2. I have books - real hardcover bought ones. Those are, among other (some people have more than one book :p ) :
Powers, Peek, O'Reilly & Loukides "Unix Power Tools"
Nemeth, Snyder, Hein, Whaley "Unix and Linux Sytems Administration Handbook"
Those are not for my daily use on FreeBSD, but to root around for ideas, e.g. what backup opportunities there are.

3. Especially for the very beginnig, setting up the very first system, I strongly recommend to have a second machine available (Laptop, at least a tablet) to use help from the internet - reading handbooks, manpages, how-tos, forums.

Therefore my standard browser contains 5 speed dials:
The FreeBSD manpages (I prefer reading them there instead within the shell.)
FreeBSD Manual Pages
The Ports Collection site (I liked the old version more, since one could more root/roam around in it...):
Ports
The FreeBSD Handbook of course:
FreeBSD Handbook
The FreeBSD Architecture Handbook (I barely need it, but it gives me a good feeling :cool: (However you can get interesting things from it, even if you don't currently needed them - somteimes it's very worthful, not only to be fixed on a target, but roam around a little bit; e.g. look up somebodies name, e.g. mentioned in the manpages.
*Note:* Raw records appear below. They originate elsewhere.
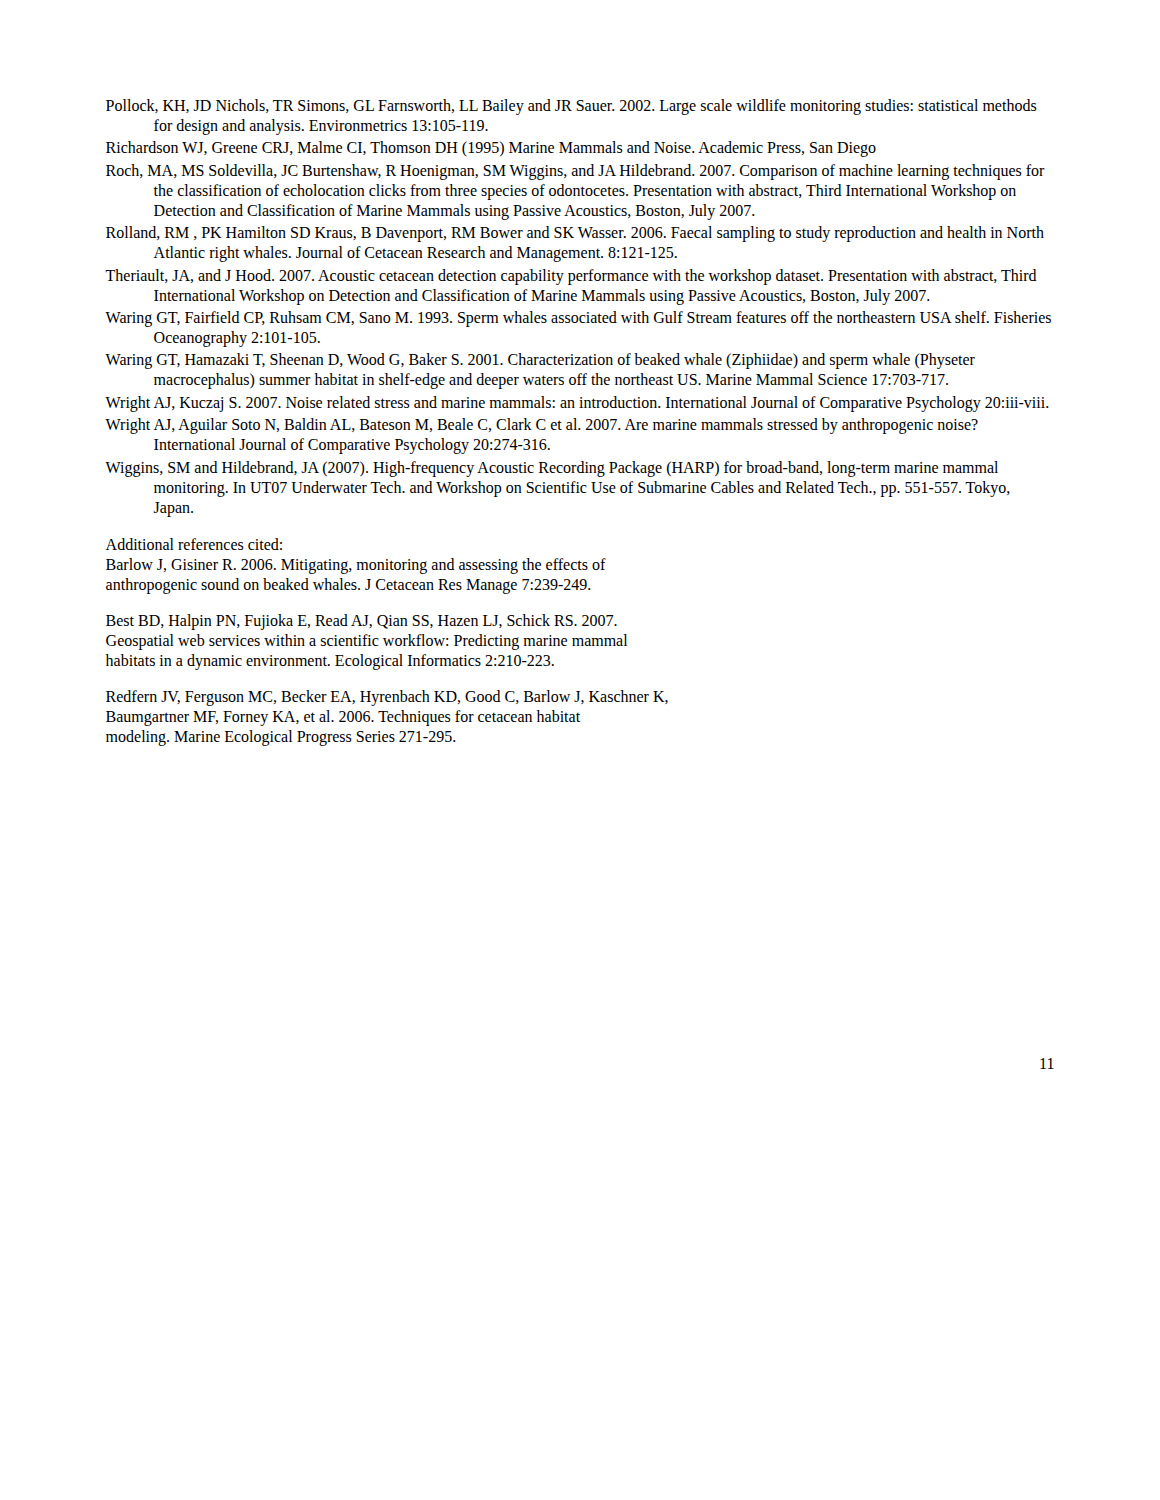Pollock, KH, JD Nichols, TR Simons, GL Farnsworth, LL Bailey and JR Sauer. 2002. Large scale wildlife monitoring studies: statistical methods for design and analysis. Environmetrics 13:105-119.
Richardson WJ, Greene CRJ, Malme CI, Thomson DH (1995) Marine Mammals and Noise. Academic Press, San Diego
Roch, MA, MS Soldevilla, JC Burtenshaw, R Hoenigman, SM Wiggins, and JA Hildebrand. 2007. Comparison of machine learning techniques for the classification of echolocation clicks from three species of odontocetes. Presentation with abstract, Third International Workshop on Detection and Classification of Marine Mammals using Passive Acoustics, Boston, July 2007.
Rolland, RM , PK Hamilton SD Kraus, B Davenport, RM Bower and SK Wasser. 2006. Faecal sampling to study reproduction and health in North Atlantic right whales. Journal of Cetacean Research and Management. 8:121-125.
Theriault, JA, and J Hood. 2007. Acoustic cetacean detection capability performance with the workshop dataset. Presentation with abstract, Third International Workshop on Detection and Classification of Marine Mammals using Passive Acoustics, Boston, July 2007.
Waring GT, Fairfield CP, Ruhsam CM, Sano M. 1993. Sperm whales associated with Gulf Stream features off the northeastern USA shelf. Fisheries Oceanography 2:101-105.
Waring GT, Hamazaki T, Sheenan D, Wood G, Baker S. 2001. Characterization of beaked whale (Ziphiidae) and sperm whale (Physeter macrocephalus) summer habitat in shelf-edge and deeper waters off the northeast US. Marine Mammal Science 17:703-717.
Wright AJ, Kuczaj S. 2007. Noise related stress and marine mammals: an introduction. International Journal of Comparative Psychology 20:iii-viii.
Wright AJ, Aguilar Soto N, Baldin AL, Bateson M, Beale C, Clark C et al. 2007. Are marine mammals stressed by anthropogenic noise? International Journal of Comparative Psychology 20:274-316.
Wiggins, SM and Hildebrand, JA (2007). High-frequency Acoustic Recording Package (HARP) for broad-band, long-term marine mammal monitoring. In UT07 Underwater Tech. and Workshop on Scientific Use of Submarine Cables and Related Tech., pp. 551-557. Tokyo, Japan.
Additional references cited:
Barlow J, Gisiner R. 2006. Mitigating, monitoring and assessing the effects of
anthropogenic sound on beaked whales. J Cetacean Res Manage 7:239-249.
Best BD, Halpin PN, Fujioka E, Read AJ, Qian SS, Hazen LJ, Schick RS. 2007.
Geospatial web services within a scientific workflow: Predicting marine mammal
habitats in a dynamic environment. Ecological Informatics 2:210-223.
Redfern JV, Ferguson MC, Becker EA, Hyrenbach KD, Good C, Barlow J, Kaschner K,
Baumgartner MF, Forney KA, et al. 2006. Techniques for cetacean habitat
modeling. Marine Ecological Progress Series 271-295.
11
You find interesting people and more often interesting websites with useful stuff!)
FreeBSD AHB
And the main page:
www.freebsd.org/

Additionally I have a short bookmark on
file:///usr/local/share/doc/
This ain't not only the whole official documention of all what's installed on your system, but root within it, you'll find real treasures in there!
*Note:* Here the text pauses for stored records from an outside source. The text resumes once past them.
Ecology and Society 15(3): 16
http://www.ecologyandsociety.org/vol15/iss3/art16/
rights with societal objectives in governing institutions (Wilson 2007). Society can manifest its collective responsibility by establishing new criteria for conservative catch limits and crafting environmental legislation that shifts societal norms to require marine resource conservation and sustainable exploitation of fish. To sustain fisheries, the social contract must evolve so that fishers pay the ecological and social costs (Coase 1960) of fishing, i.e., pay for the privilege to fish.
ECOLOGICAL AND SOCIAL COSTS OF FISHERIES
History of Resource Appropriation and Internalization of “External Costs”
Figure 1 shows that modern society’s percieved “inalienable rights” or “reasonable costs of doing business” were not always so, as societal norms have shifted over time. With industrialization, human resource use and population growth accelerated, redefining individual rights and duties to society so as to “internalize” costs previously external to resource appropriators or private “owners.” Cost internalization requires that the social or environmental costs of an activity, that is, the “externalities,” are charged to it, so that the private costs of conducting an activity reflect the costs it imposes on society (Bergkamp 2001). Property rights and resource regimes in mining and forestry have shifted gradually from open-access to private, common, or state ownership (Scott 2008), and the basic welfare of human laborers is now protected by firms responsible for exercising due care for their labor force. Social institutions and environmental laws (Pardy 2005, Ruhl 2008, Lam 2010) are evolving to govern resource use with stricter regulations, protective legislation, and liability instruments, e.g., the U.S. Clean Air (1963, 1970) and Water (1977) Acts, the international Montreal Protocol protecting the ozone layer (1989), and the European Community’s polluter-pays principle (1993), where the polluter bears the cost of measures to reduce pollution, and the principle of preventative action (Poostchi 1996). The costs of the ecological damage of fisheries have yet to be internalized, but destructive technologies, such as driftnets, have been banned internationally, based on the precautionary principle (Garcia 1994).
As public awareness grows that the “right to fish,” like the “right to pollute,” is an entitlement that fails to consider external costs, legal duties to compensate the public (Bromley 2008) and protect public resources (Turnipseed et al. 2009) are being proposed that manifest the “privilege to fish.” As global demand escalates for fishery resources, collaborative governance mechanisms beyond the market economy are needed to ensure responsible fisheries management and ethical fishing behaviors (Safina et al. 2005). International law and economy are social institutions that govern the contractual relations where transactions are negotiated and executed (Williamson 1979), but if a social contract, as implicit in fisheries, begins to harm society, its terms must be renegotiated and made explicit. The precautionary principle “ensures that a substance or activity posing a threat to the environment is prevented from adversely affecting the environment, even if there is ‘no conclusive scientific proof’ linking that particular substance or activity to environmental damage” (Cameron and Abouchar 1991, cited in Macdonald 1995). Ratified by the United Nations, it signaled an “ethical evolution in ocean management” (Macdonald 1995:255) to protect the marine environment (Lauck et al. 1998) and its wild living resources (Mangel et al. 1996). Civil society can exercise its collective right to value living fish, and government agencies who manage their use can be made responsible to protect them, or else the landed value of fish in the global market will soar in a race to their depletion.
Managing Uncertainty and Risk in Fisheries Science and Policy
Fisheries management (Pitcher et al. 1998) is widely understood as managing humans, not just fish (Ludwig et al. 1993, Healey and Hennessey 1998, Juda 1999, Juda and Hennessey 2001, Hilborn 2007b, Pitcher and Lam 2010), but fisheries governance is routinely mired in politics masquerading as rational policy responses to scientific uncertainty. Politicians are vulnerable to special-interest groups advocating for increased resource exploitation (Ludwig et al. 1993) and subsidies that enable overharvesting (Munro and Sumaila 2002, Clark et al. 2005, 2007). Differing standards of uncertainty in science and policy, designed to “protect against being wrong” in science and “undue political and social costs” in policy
Even if I am now may be pointed out making heresy, but good sites I prefer within searching results if nothing else came up directly pointing to be FreeBSD related,
complementing former mentioned ones are e.g.
https://archlinux.org/ and stackoverflow.com
But beware! FreeBSD is NOT Linux! You may find there some good informations about some software or very special issues that are systemindependent, but you always have to set your brains to ON-Mode, not to directly transfer all of it written there literally to FreeBSD and especially neither complain there nor here, that this is not really working that way on FreeBSD as it's mentioned there.
Those sides are not from/for FreeBSD. And nobody from FreeBSD is responsible for that sites!
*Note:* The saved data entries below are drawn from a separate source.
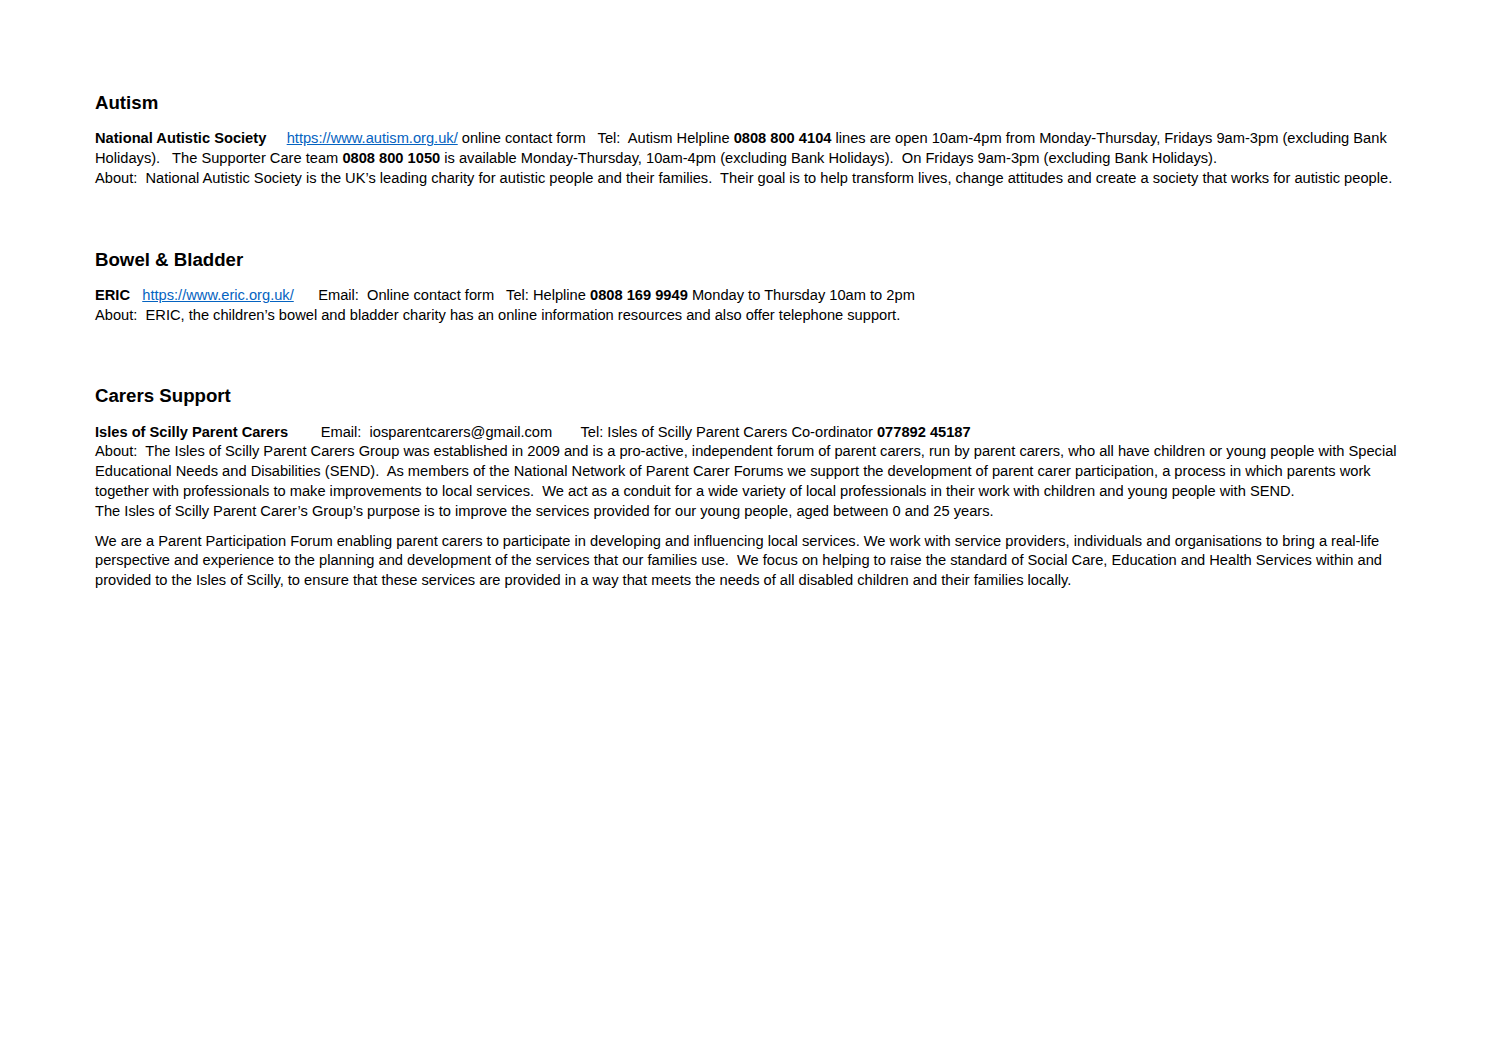Autism
National Autistic Society https://www.autism.org.uk/ online contact form Tel: Autism Helpline 0808 800 4104 lines are open 10am-4pm from Monday-Thursday, Fridays 9am-3pm (excluding Bank Holidays). The Supporter Care team 0808 800 1050 is available Monday-Thursday, 10am-4pm (excluding Bank Holidays). On Fridays 9am-3pm (excluding Bank Holidays).
About: National Autistic Society is the UK’s leading charity for autistic people and their families. Their goal is to help transform lives, change attitudes and create a society that works for autistic people.
Bowel & Bladder
ERIC https://www.eric.org.uk/ Email: Online contact form Tel: Helpline 0808 169 9949 Monday to Thursday 10am to 2pm
About: ERIC, the children’s bowel and bladder charity has an online information resources and also offer telephone support.
Carers Support
Isles of Scilly Parent Carers Email: iosparentcarers@gmail.com Tel: Isles of Scilly Parent Carers Co-ordinator 077892 45187
About: The Isles of Scilly Parent Carers Group was established in 2009 and is a pro-active, independent forum of parent carers, run by parent carers, who all have children or young people with Special Educational Needs and Disabilities (SEND). As members of the National Network of Parent Carer Forums we support the development of parent carer participation, a process in which parents work together with professionals to make improvements to local services. We act as a conduit for a wide variety of local professionals in their work with children and young people with SEND.
The Isles of Scilly Parent Carer’s Group’s purpose is to improve the services provided for our young people, aged between 0 and 25 years.
We are a Parent Participation Forum enabling parent carers to participate in developing and influencing local services. We work with service providers, individuals and organisations to bring a real-life perspective and experience to the planning and development of the services that our families use. We focus on helping to raise the standard of Social Care, Education and Health Services within and provided to the Isles of Scilly, to ensure that these services are provided in a way that meets the needs of all disabled children and their families locally.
4. I keep my system of bookmarks nearly up-to-date, wherein I collect any side useful I stumbled over.
(I don't look everything up again. When I know, where are good answers, I return directly, not searching again.)

5. I write down, what I've learned, and probably will use again:
On paper (I have my personal "FreeBSD" ring binder) and other stuff I write down with LaTeX, producing my personal handbooks and cheat sheets.
That's not really useful for me, but it helps to understand - learn - to write things down.

6. And last but not least I have a directory ("library") where I keep downloaded books, mostly as pdf or dvi,
because those couple of MB don't cost much and you'll never know, when the link will be broken - "http error 404 - site not found" - and it's not findable anymore.

7. You always have to pick for yourself what suits you best.
Nobody can help you with that but you.